Why are the fundamental groups $\pi_{1}(S^3)$ and $\pi_{1}(S^2)$ trivial?

Why are the fundamental groups $\pi_{1}(S^3)$ and $\pi_{1}(S^2)$ trivial? Is there a straightforward proof of this?

Solution 1:

There is a straightforward proof that for all $n\geq 2$, $\pi_1(S^n))$ is trivial. Let $n\geq 2$ be an integer, and let $c$ be a loop (based at $N=(1,0,\dots,0)$).

1. Show that $c$ is homotopic to a map $c'$ that misses a point in $S^n$, say $p\in S^n\setminus\lbrace N\rbrace$.
2. Since $S^n\setminus\lbrace p\rbrace$ is homeomorphic to $\Bbb R^n$, which is contractible, and $c'$ is, by construction, entirely contained in $S^n\setminus\lbrace p\rbrace$ , you can homotope it to the point $N$ inside $S^n\setminus\lbrace p\rbrace$.

To show the first claim, use the open cover of the sphere by the two open sets $U=S^n\setminus\lbrace N\rbrace$ and $V=S^n\setminus\lbrace -N\rbrace$. By continuity of $c$, and and the $\epsilon$ lemma of Lebesgue applied to the open cover $\big(c^{-1}(U),c^{-1}(V)\big)$ of $[0,1]$, there exists an integer $m$ such that $$\text{for all }k\in\lbrace 0,\dots,m-1\rbrace,\;c\left(\left[\frac{k}{n},\frac{k+1}{n}\right]\right)\subset U\text{ or }V$$ Now you can easily deform $c$ relative to endpoints on each interval $\left[\frac{k}{n},\frac{k+1}{n}\right]$ to a map that is "a straight line connecting $c\left(\frac{k}{n}\right)$ to $c\left(\frac{k+1}{n}\right)$" inside $U$ or $V$, whichever contains $c\left(\left[\frac{k}{n},\frac{k+1}{n}\right]\right)$ (they may both contain it). This will be $c'$, and it clearly misses most of the sphere.

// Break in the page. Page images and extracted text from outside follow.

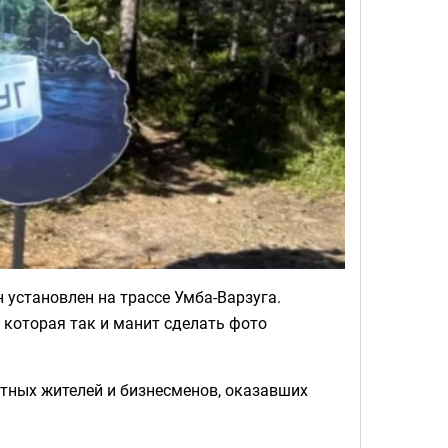
 установлен на трассе Умба-Варзуга.
 которая так и манит сделать фото
тных жителей и бизнесменов, оказавших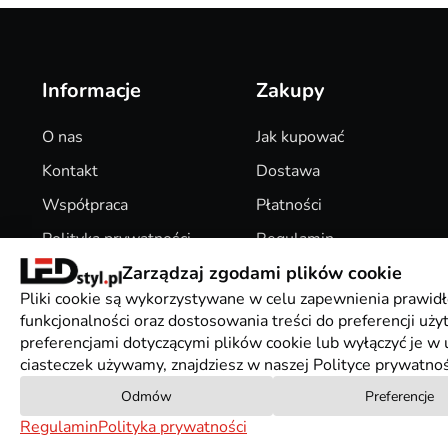
Informacje
Zakupy
O nas
Jak kupować
Kontakt
Dostawa
Współpraca
Płatności
Polityka prywatności
Regulamin
Zarządzaj zgodami plików cookie
Pliki Cookies
Zwroty
Pliki cookie są wykorzystywane w celu zapewnienia prawidł
funkcjonalności oraz dostosowania treści do preferencji uż
preferencjami dotyczącymi plików cookie lub wyłączyć je w u
ciasteczek używamy, znajdziesz w naszej Polityce prywatnoś
Odmów
Preferencje
Regulamin
Polityka prywatności
Mapa sklepu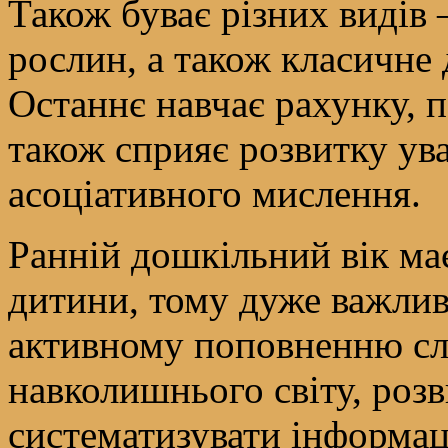
Також буває різних видів 
рослин, а також класичне 
Останнє навчає рахунку, 
також сприяє розвитку ува
асоціативного мислення.
Ранній дошкільний вік ма
дитини, тому дуже важлив
активному поповненню сл
навколишнього світу, розв
систематизувати інформац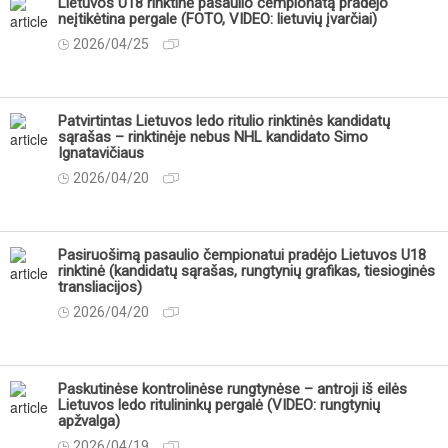
Lietuvos U18 rinktinė pasaulio čempionatą pradėjo
neįtikėtina pergale (FOTO, VIDEO: lietuvių įvarčiai)
2026/04/25
Patvirtintas Lietuvos ledo ritulio rinktinės kandidatų
sąrašas – rinktinėje nebus NHL kandidato Simo
Ignatavičiaus
2026/04/20
Pasiruošimą pasaulio čempionatui pradėjo Lietuvos U18
rinktinė (kandidatų sąrašas, rungtynių grafikas, tiesioginės
transliacijos)
2026/04/20
Paskutinėse kontrolinėse rungtynėse – antroji iš eilės
Lietuvos ledo ritulininkų pergalė (VIDEO: rungtynių
apžvalga)
2026/04/19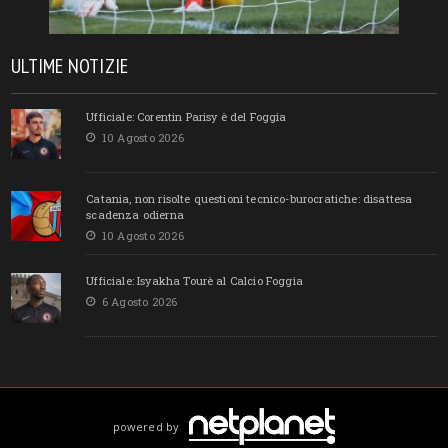
ULTIME NOTIZIE
Ufficiale: Corentin Parisy è del Foggia
10 Agosto 2026
Catania, non risolte questioni tecnico-burocratiche: disattesa
scadenza odierna
10 Agosto 2026
Ufficiale: Isyakha Tourè al Calcio Foggia
6 Agosto 2026
powered by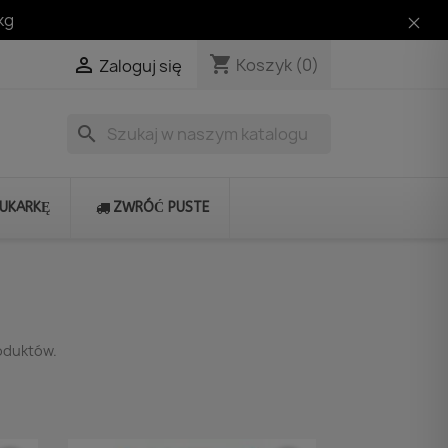
kg
shopping_cart

Koszyk
(0)
Zaloguj się
search
RUKARKĘ
ZWRÓĆ PUSTE
roduktów.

Another proof goes as follows. You probably haven't studied it yet, but one theorem of Whitehead states that any map between (pointed) CW complexes is homotopic to a cellular map. Since the circle $S^1$ is a one dimensional CW complex, and the spheres of dimension $n\geq 2$ have a CW decomposition with only one $0$ cell and one $n$ cell, the theorem implies that a loop $c:S^1\to S^n$ is homotopic (relative to basepoints) to a map $c:S^1\to \mathrm{sk}_1(S^n)=\mathrm{pt}$, where $\mathrm{sk}_1(S^n)$ (the $1$ skeleton of $S^n$ with the above cellular decomposition) is a point, i.e., $c$ is homotopic to the constant path.

The only good thing about this last argument is that it generalizes to show that the homotopy groups $\pi_k(S^n)$ are trivial for $1\leq k<n$.